In previous studies we used an antisense-based approach to suppress IGF-IR expression in H-59 cells (8) . This approach led to marked reduction in the incidence of hepatic metastases but had a more limited effect on s.c. tumor growth (8) . In the present study, the use of tumor cells expressing a soluble form of the receptor resulted in a significantly higher long-term survival after s.c. or intrasplenic/portal inoculation of the tumor cells (50% survival at 6 months compared with 0% in previous studies). Although it is possible that differences in transgene expression levels in the genetically altered cells used in the two studies may have contributed to the increased efficacy of the soluble receptor strategy, a fundamental difference in the two approaches may also be at play; i.e., while the effect of antisense IGF-IR expression may be limited to the transgene-expressing cells, the production of a secretable receptor could also affect the tumor microenvironment and may impact on the stromal cell response and on tumor-induced angiogenesis, thereby enhancing the tumor-inhibitory effect. Indeed, IGF-I and IGF-II were shown to induce angiogenesis by stimulating endothelial cell migration, differentiation, and survival (24) . Their role in tumor-induced stromal reactivity has also been documented (25 , 26) . Noteworthy in this respect is a recent study by De Meyts and Whittaker (27) demonstrating a loss of negative cooperativity for a soluble insulin receptor. It is possible that a soluble IGF-IR receptor can also bind more than one ligand and that this could contribute to its efficacy as a decoy receptor.

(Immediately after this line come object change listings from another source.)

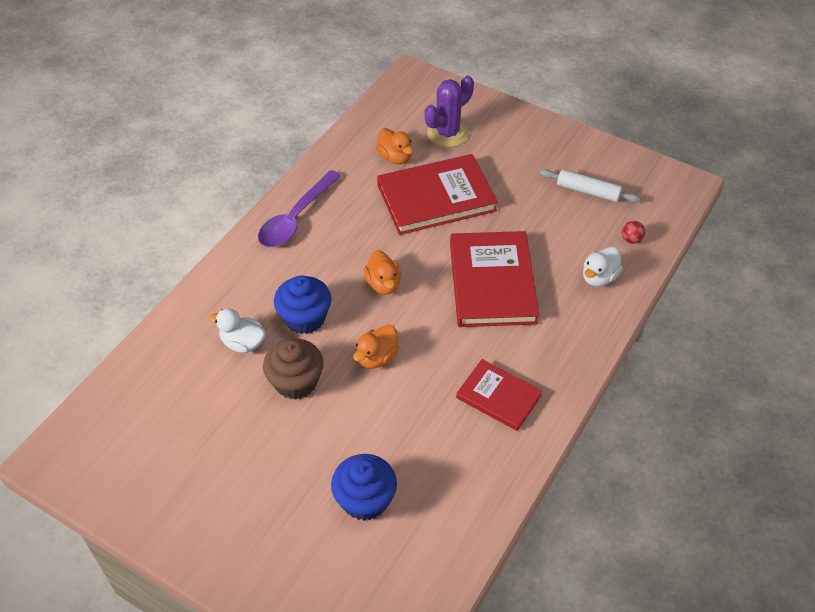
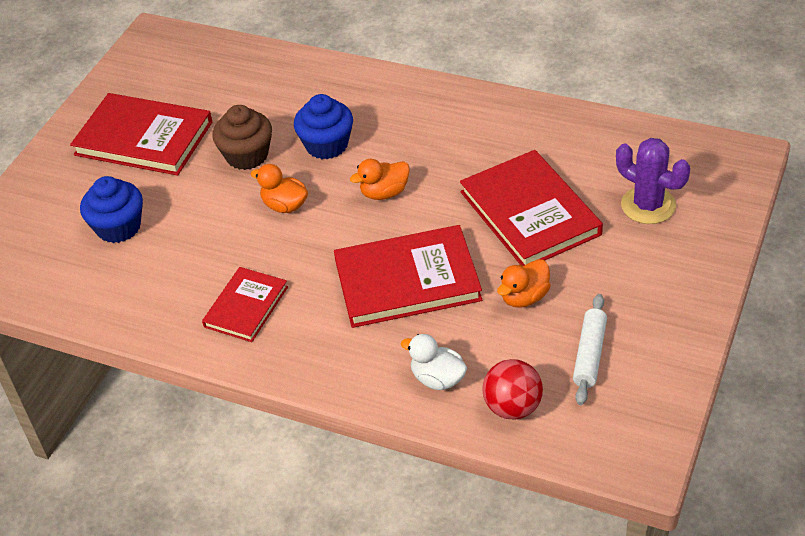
camera: 85 degrees right, 5 degrees down
(233, 473) = (143, 138): none -> red book
(243, 343) = (288, 111): white duck -> none
(295, 218) = (462, 110): purple spoon -> none
(395, 157) = (586, 167): orange duck -> orange duck (524, 297)
(631, 239) = (512, 407): red ball -> red ball, size x1.91

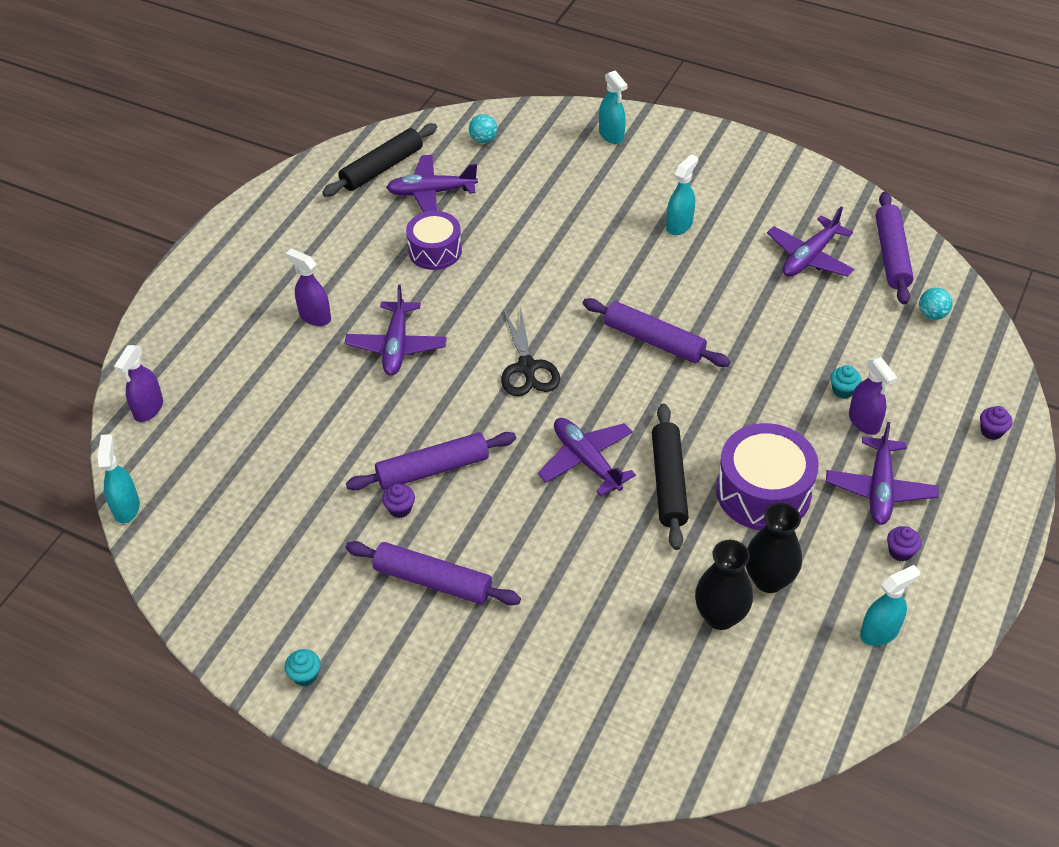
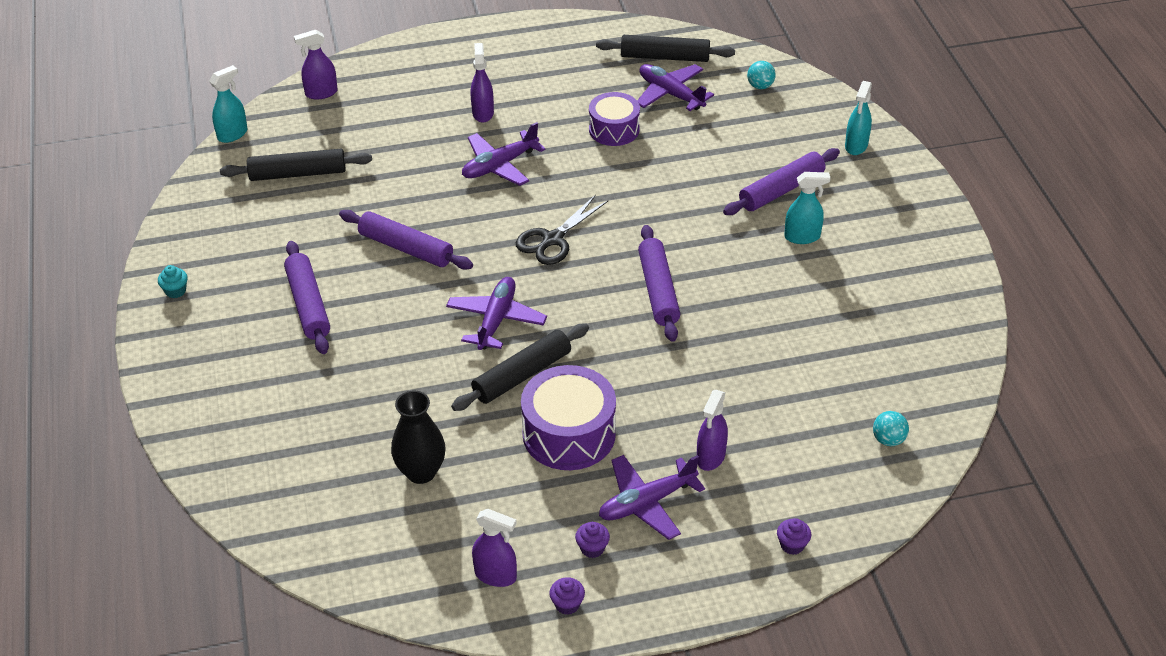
camera: 50 degrees right, 5 degrees down
(243, 489) = (298, 173): none -> black rolling pin
(400, 509) = (354, 253): purple cupcake -> purple cupcake (567, 604)
(768, 580) = (483, 482): black vase -> none
(809, 257) = (862, 329): purple plane -> none
(843, 390) = (731, 426): turquoise cupcake -> none
(879, 632) = (496, 575): turquoise spray bottle -> purple spray bottle
(891, 255) = (929, 378): purple rolling pin -> purple rolling pin (781, 190)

Our results suggest that the soluble IGFIR⁹³³ molecule could exert its effect on neighboring, nonproducer cells, probably by binding and neutralizing free IGF-I. This property can potentially be exploited by the delivery of high levels of the protein into the tumor or organ sites of metastases by vehicles such as adenoviruses that can be produced at high titers and can transduce both dividing and nondividing cells in the target organ. Adenoviruses have been used successfully to express other soluble receptors, including the fms-like tyrosine kinase receptor sFLT-1, recently used for gene therapy of ovarian cancer (28) . Taken together, our results suggest that the soluble IGFIR⁹³³ peptide could provide a potent tumor-inhibitory molecule with potential applications for therapy of malignant diseases with a known growth dependency on IGF-IR.